> [Activity]:
Without the pictures, print each of the records below exactly as it appears.

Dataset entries
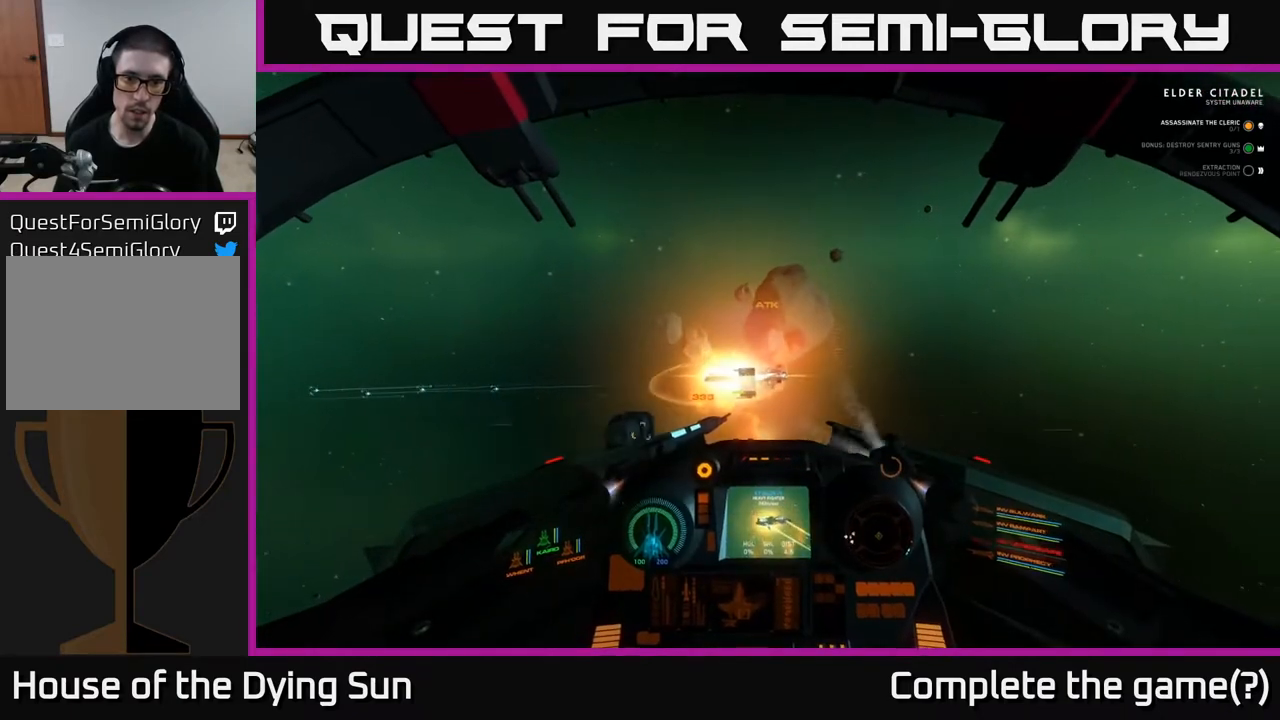
{"buttons": ["Y"], "left_stick": "down", "right_stick": "center", "events": [[17, "right_stick", "left"], [33, "left_stick", "center"], [150, "right_stick", "center"], [267, "Y", "down"], [483, "left_stick", "down"]]}
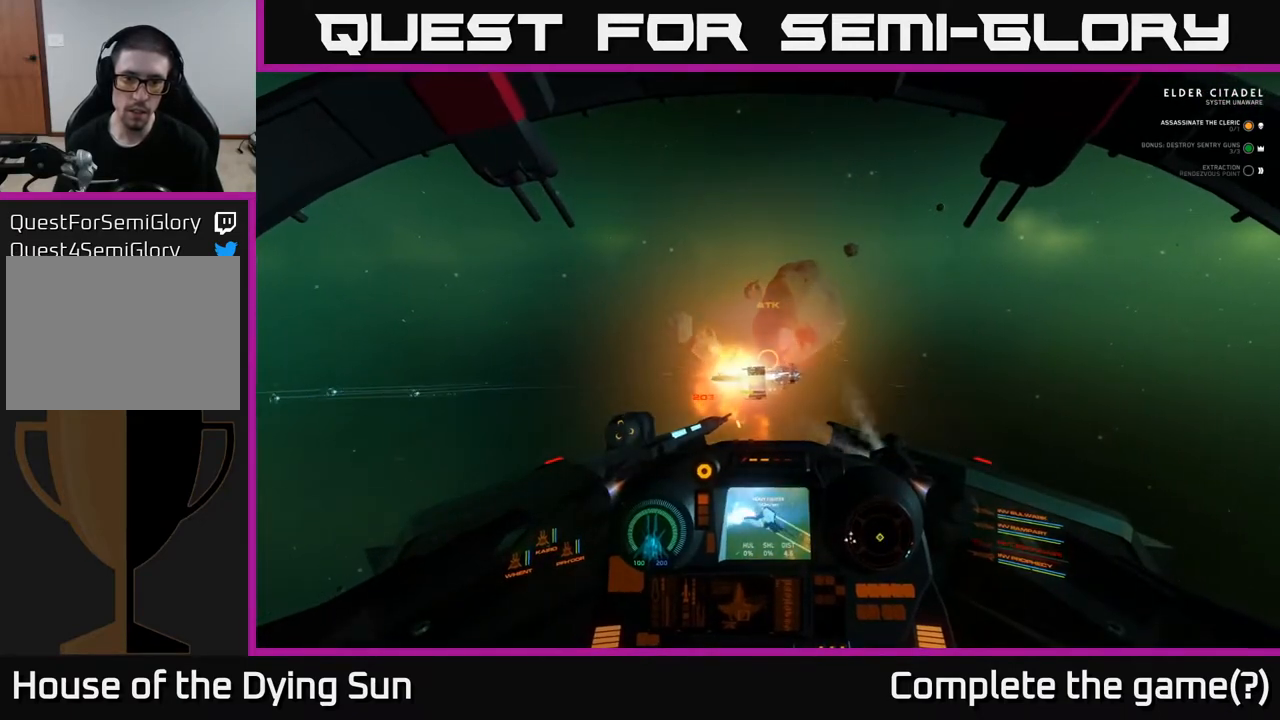
{"buttons": ["L2"], "left_stick": "center", "right_stick": "center", "events": [[183, "Y", "up"], [300, "left_stick", "center"], [417, "L2", "down"]]}
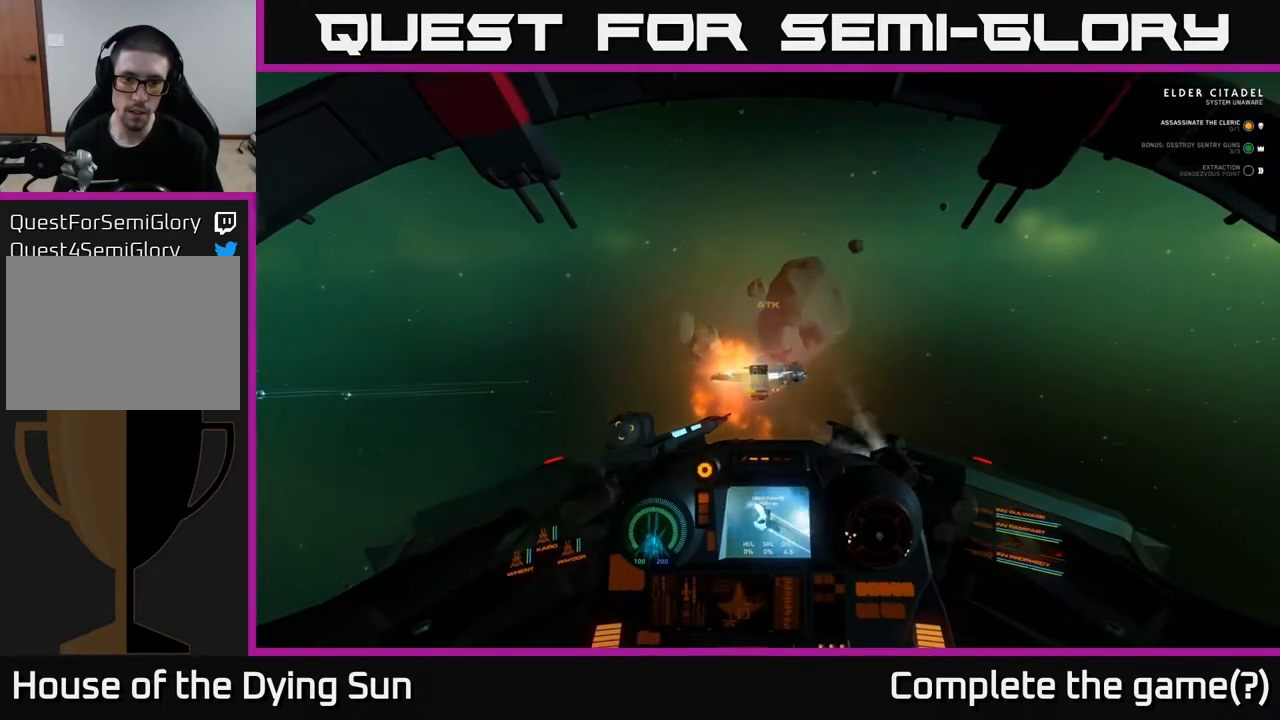
{"buttons": ["Y"], "left_stick": "center", "right_stick": "center", "events": [[33, "right_stick", "left"], [133, "right_stick", "center"], [283, "right_stick", "right"], [300, "L2", "up"], [350, "right_stick", "center"], [500, "Y", "down"]]}
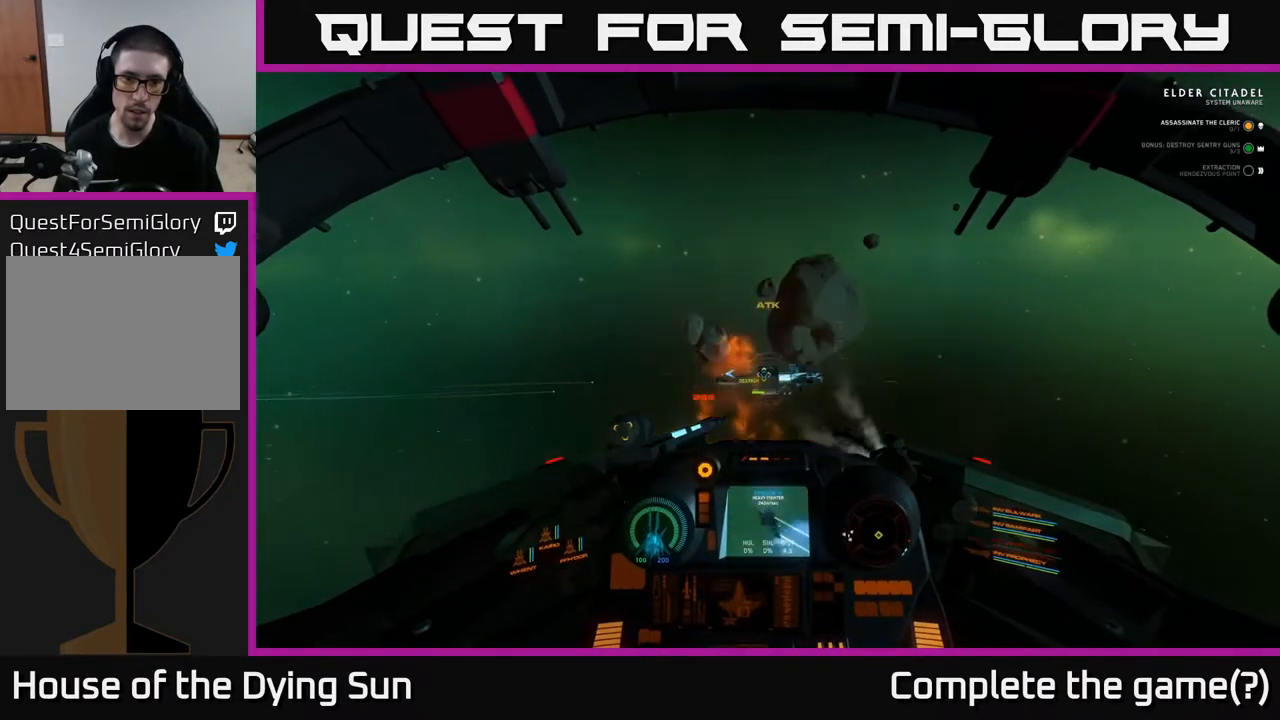
{"buttons": ["Y"], "left_stick": "center", "right_stick": "center", "events": [[67, "Y", "up"], [417, "Y", "down"]]}
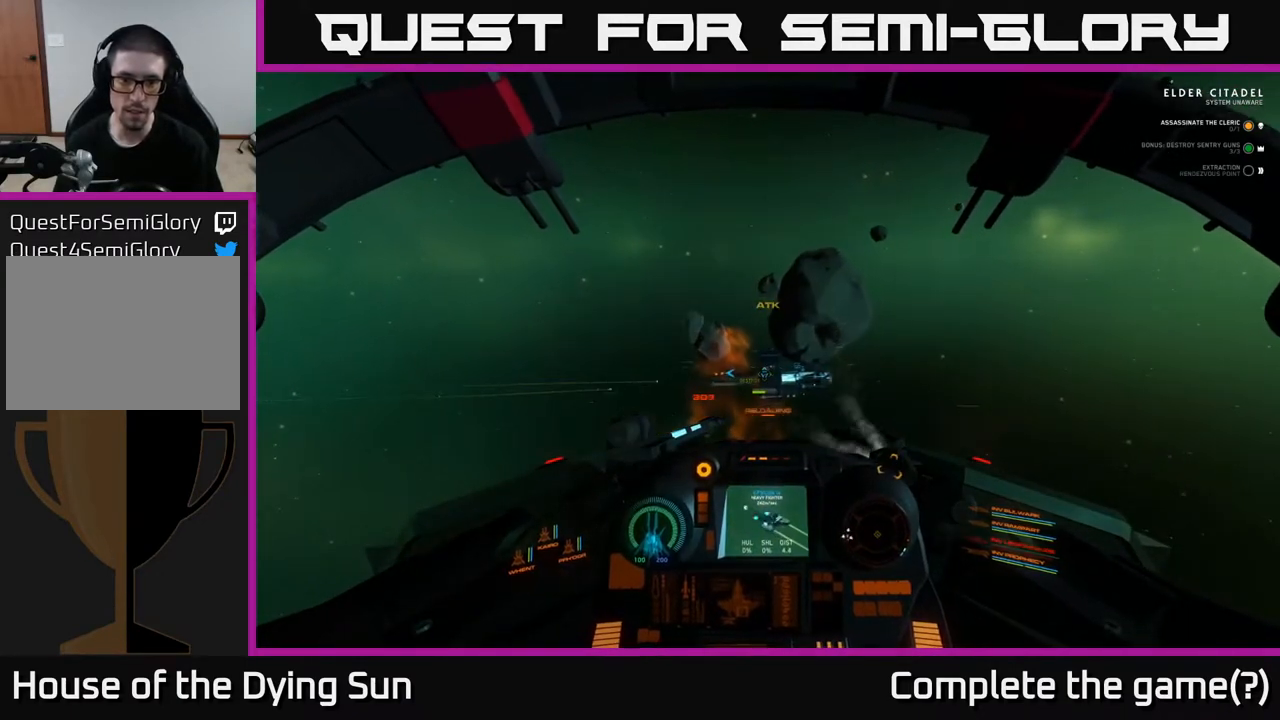
{"buttons": ["Y"], "left_stick": "up-left", "right_stick": "center", "events": [[400, "left_stick", "up-left"]]}
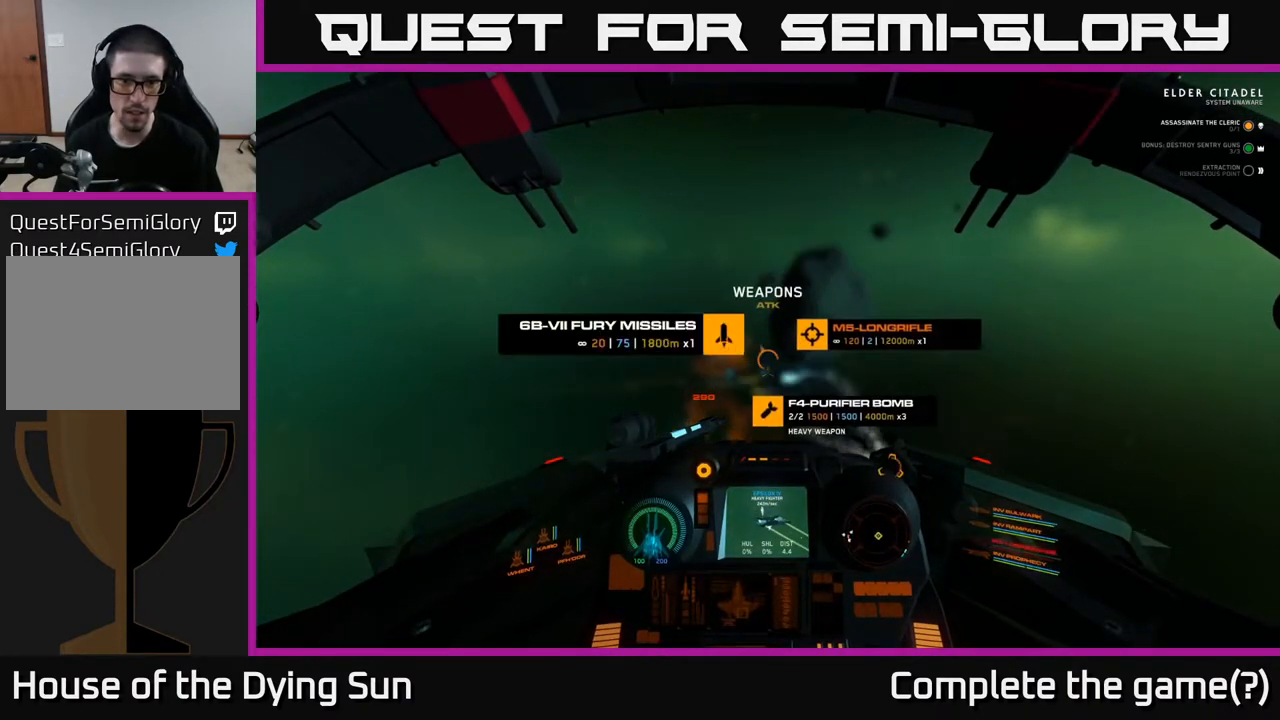
{"buttons": [], "left_stick": "up-right", "right_stick": "center", "events": [[383, "left_stick", "up-right"], [500, "Y", "up"]]}
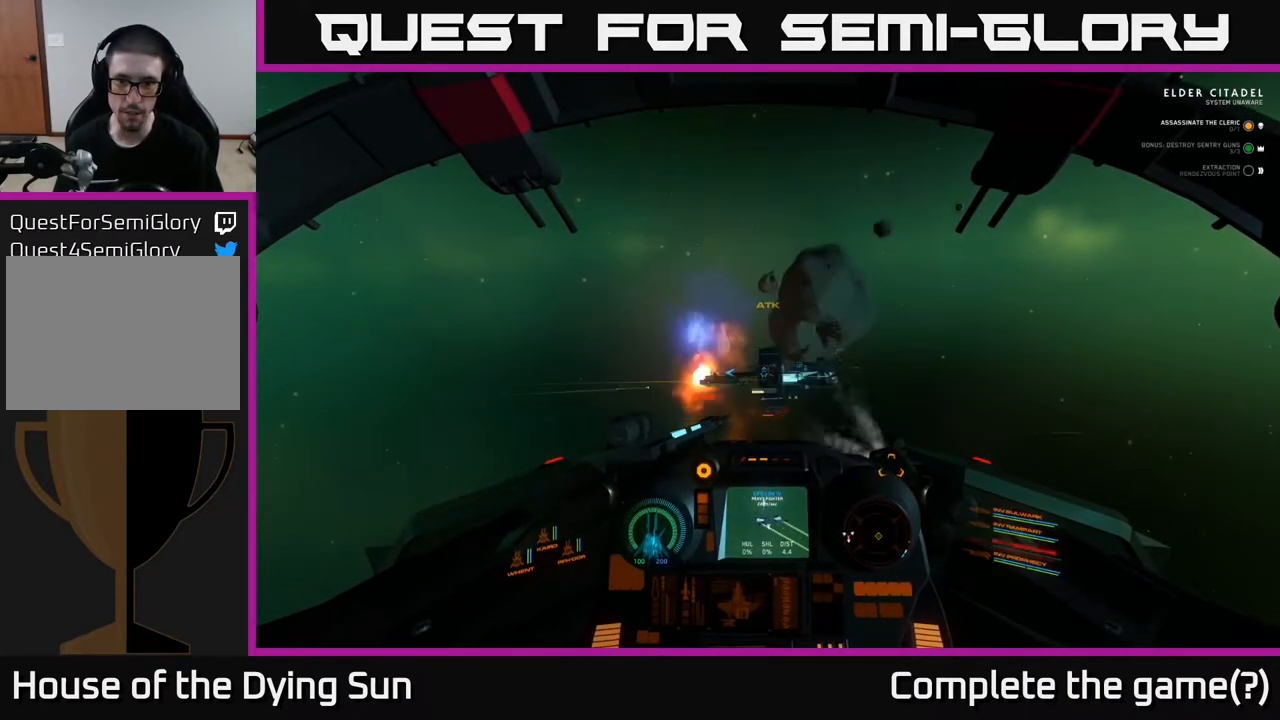
{"buttons": [], "left_stick": "down", "right_stick": "center", "events": [[167, "left_stick", "center"], [250, "right_stick", "left"], [333, "right_stick", "center"], [433, "left_stick", "down"]]}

> [Task response]:
{"buttons": ["Y"], "left_stick": "down", "right_stick": "center", "events": [[17, "right_stick", "left"], [33, "left_stick", "center"], [150, "right_stick", "center"], [267, "Y", "down"], [483, "left_stick", "down"]]}
{"buttons": ["L2"], "left_stick": "center", "right_stick": "center", "events": [[183, "Y", "up"], [300, "left_stick", "center"], [417, "L2", "down"]]}
{"buttons": ["Y"], "left_stick": "center", "right_stick": "center", "events": [[33, "right_stick", "left"], [133, "right_stick", "center"], [283, "right_stick", "right"], [300, "L2", "up"], [350, "right_stick", "center"], [500, "Y", "down"]]}
{"buttons": ["Y"], "left_stick": "center", "right_stick": "center", "events": [[67, "Y", "up"], [417, "Y", "down"]]}
{"buttons": ["Y"], "left_stick": "up-left", "right_stick": "center", "events": [[400, "left_stick", "up-left"]]}
{"buttons": [], "left_stick": "up-right", "right_stick": "center", "events": [[383, "left_stick", "up-right"], [500, "Y", "up"]]}
{"buttons": [], "left_stick": "down", "right_stick": "center", "events": [[167, "left_stick", "center"], [250, "right_stick", "left"], [333, "right_stick", "center"], [433, "left_stick", "down"]]}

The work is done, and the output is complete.